Bromige lived in Sebastopol, California. He died on June 3, 2009, of complications from diabetes.

==Bibliography==
- The Gathering. Buffalo, NY: Sumbooks, 1965.
- Please, Like Me. Los Angeles, CA: Black Sparrow Press, 1968.
- The Ends of the Earth. Los Angeles, CA: Black Sparrow Press, 1968.
- The Quivering Roadway. Berkeley, CA: Archangel Press, 1969.
- Threads. Los Angeles, CA: Black Sparrow Press, 1970.
- Three Stories. Los Angeles, CA: Black Sparrow Press, 1973.
- Ten Years in the Making. Vancouver, BC: New Star Press, 1974.
- Tight Corners & What's Around Them. Los Angeles, CA: Black Sparrow Press, 1974.
- Birds of the West. Toronto, Ontario: Coach House Books, 1974.
- Out of My Hands. Santa Barbara, CA: Black Sparrow Press, 1974.
- Spells & Blessings. Vancouver, BC: Talonbooks, 1975.
- Credences of Winter. Santa Barbara, CA: Black Sparrow Press, 1976.
- Living in Advance (with deBarros and Gifford). Cotati, CA: Open Ready Press, 1976.
- My Poetry. Berkeley, CA: The Figures Press, 1980.
- P-E-A-C-E. Berkeley, CA: Tuumba Press, 1981.
- In the Uneven Steps of Hung Chow. Berkeley, CA: Little Dinosaur Press, 1982.
- It's the Same Only Different/The Melancholy Owed Categories. Weymouth, England: Last Straw Press, 1984.
- You See, Parts 1 & 2 (with Opal Nations). San Francisco, CA: Exempli Gratia Press, 1986.
- Red Hats. Atwater, OH: Tonsure Press, 1986.
- Desire: Selected Poems 1963-1987. Santa Rosa, CA: Black Sparrow Press, 1988.
- Men, Women & Vehicles: Prose Works. Santa Rosa, CA: Black Sparrow Press, 1990.
- Tiny Courts in a Year Without Scales. London, ON: Brick Books 1991.
- They Ate. Sebastopol, CA: X-Press Books, 1992.
- The Harbormaster of Hong Kong. Los Angeles, CA: Sun & Moon Press, 1993.
- A Cast of Tens. Penngrove, CA: Avec Books, 1994.

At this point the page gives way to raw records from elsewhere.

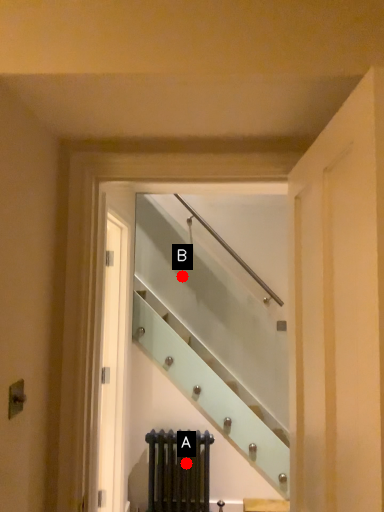
Question: Two points are circled on the image, labeled by A and B beside each circle. Which point appears farthest from the camera in this image?

Choices:
 (A) A is further
 (B) B is further

Answer: (B)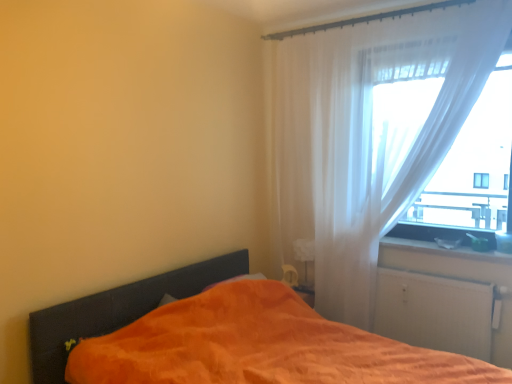
Describe the element at coordinates (371, 135) in the screenshot. I see `sheer white curtain at right` at that location.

- Vulnerable Bundles. Hartford, CT: Cricket Press, 1995.
- From the First Century. 1995.
- Piccolo Mondo. Toronto, Ontario: Coach House Books, 1998.
- Authenticizing. San Francisco, CA: a+bend press, 2000.

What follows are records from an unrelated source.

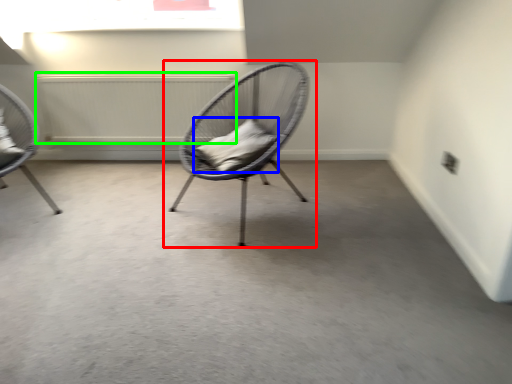
Question: Which object is the farthest from chair (highlighted by a red box)? Choose among these: pillow (highlighted by a blue box) or radiator (highlighted by a green box).

Choices:
 (A) pillow
 (B) radiator

Answer: (B)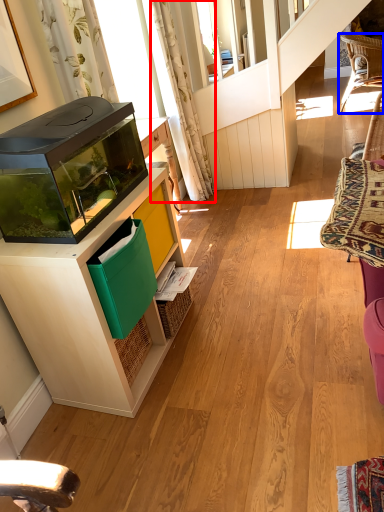
Question: Which of the following is the closest to the observer, curtain (highlighted by a red box) or chair (highlighted by a blue box)?

Choices:
 (A) curtain
 (B) chair

Answer: (A)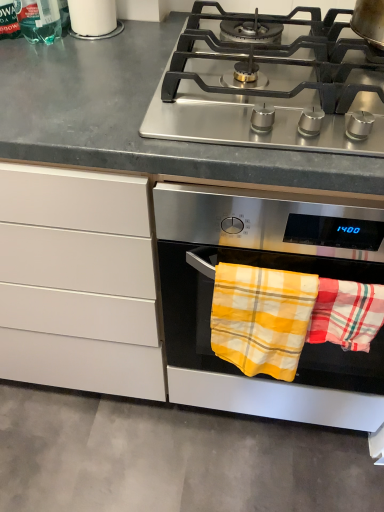
Question: Should I look upward or downward to see stainless steel gas stove at upper center?

Choices:
 (A) up
 (B) down

Answer: (A)

Question: Is translucent green bottle at upper left closer to the viewer compared to yellow plaid towel at lower right, the second beach towel positioned from the left?

Choices:
 (A) yes
 (B) no

Answer: (A)

Question: Is translucent green bottle at upper left in contact with yellow plaid towel at lower right, the second beach towel positioned from the left?

Choices:
 (A) no
 (B) yes

Answer: (A)

Question: Considering the relative sizes of translucent green bottle at upper left and yellow plaid towel at lower right, the second beach towel positioned from the left, in the image provided, is translucent green bottle at upper left smaller than yellow plaid towel at lower right, the second beach towel positioned from the left,?

Choices:
 (A) no
 (B) yes

Answer: (A)

Question: Is translucent green bottle at upper left positioned beyond the bounds of yellow plaid towel at lower right, the second beach towel positioned from the left?

Choices:
 (A) no
 (B) yes

Answer: (B)

Question: Is translucent green bottle at upper left positioned with its back to yellow plaid towel at lower right, the 1th beach towel in the right-to-left sequence?

Choices:
 (A) no
 (B) yes

Answer: (A)

Question: From a real-world perspective, is translucent green bottle at upper left under yellow plaid towel at lower right, the second beach towel positioned from the left?

Choices:
 (A) yes
 (B) no

Answer: (B)

Question: Is the depth of stainless steel gas stove at upper center greater than that of stainless steel pot at upper right?

Choices:
 (A) no
 (B) yes

Answer: (A)

Question: Would you say stainless steel gas stove at upper center is a long distance from stainless steel pot at upper right?

Choices:
 (A) no
 (B) yes

Answer: (A)

Question: Is stainless steel gas stove at upper center to the right of stainless steel pot at upper right from the viewer's perspective?

Choices:
 (A) yes
 (B) no

Answer: (B)

Question: Is stainless steel gas stove at upper center not inside stainless steel pot at upper right?

Choices:
 (A) no
 (B) yes

Answer: (B)

Question: Does stainless steel gas stove at upper center have a lesser height compared to stainless steel pot at upper right?

Choices:
 (A) yes
 (B) no

Answer: (A)

Question: Would you say stainless steel gas stove at upper center contains stainless steel pot at upper right?

Choices:
 (A) no
 (B) yes

Answer: (A)

Question: Is white glossy cup at upper left shorter than stainless steel gas stove at upper center?

Choices:
 (A) yes
 (B) no

Answer: (B)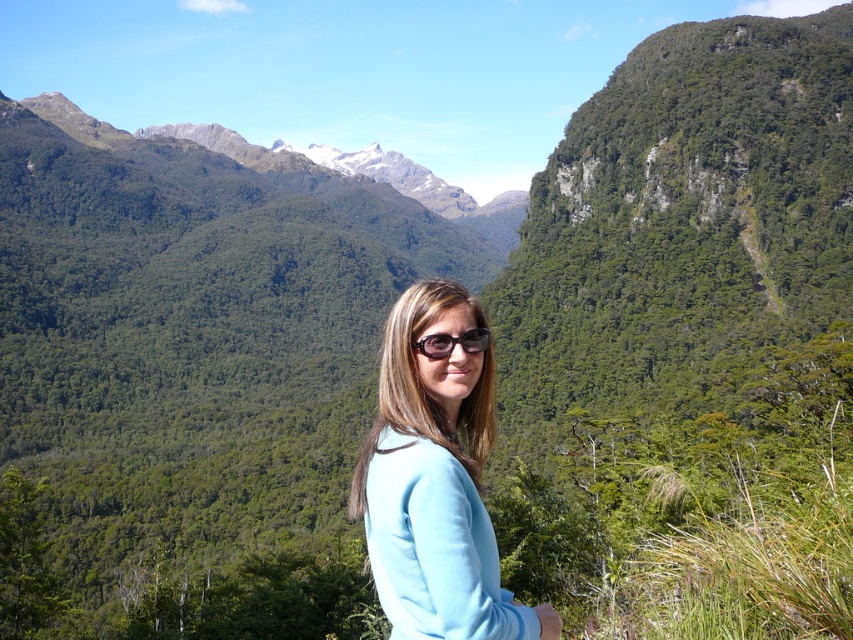
Is point (486, 396) farther from camera compared to point (469, 333)?

Yes, it is.

Describe the element at coordinates (436, 480) in the screenshot. Image resolution: width=853 pixels, height=640 pixels. I see `light blue fabric at center` at that location.

Describe the element at coordinates (436, 480) in the screenshot. The image size is (853, 640). I see `light blue fabric at center` at that location.

I want to click on light blue fabric at center, so click(436, 480).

- As in T, As in Tether. Tucson, AZ: Chax Press, 2002.
- Indictable Suborners. Sebastopol, CA: DPress 2003.
- Behave or Be Bounced. Sebastopol, CA: dPress, 2003.
- Ten Poems from Clearings in the Throat. Sebastopol, CA dPress, 2005.
- Spade (with Richard Denner). Sebastopol, CA: dPress, 2006.
- if wants to be the same as is: Essential Poems of David Bromige, edited by Jack Krick, Bob Perelman and Ron Silliman, with an introduction by George Bowering, Vancouver, BC: NewStar Books, 2018.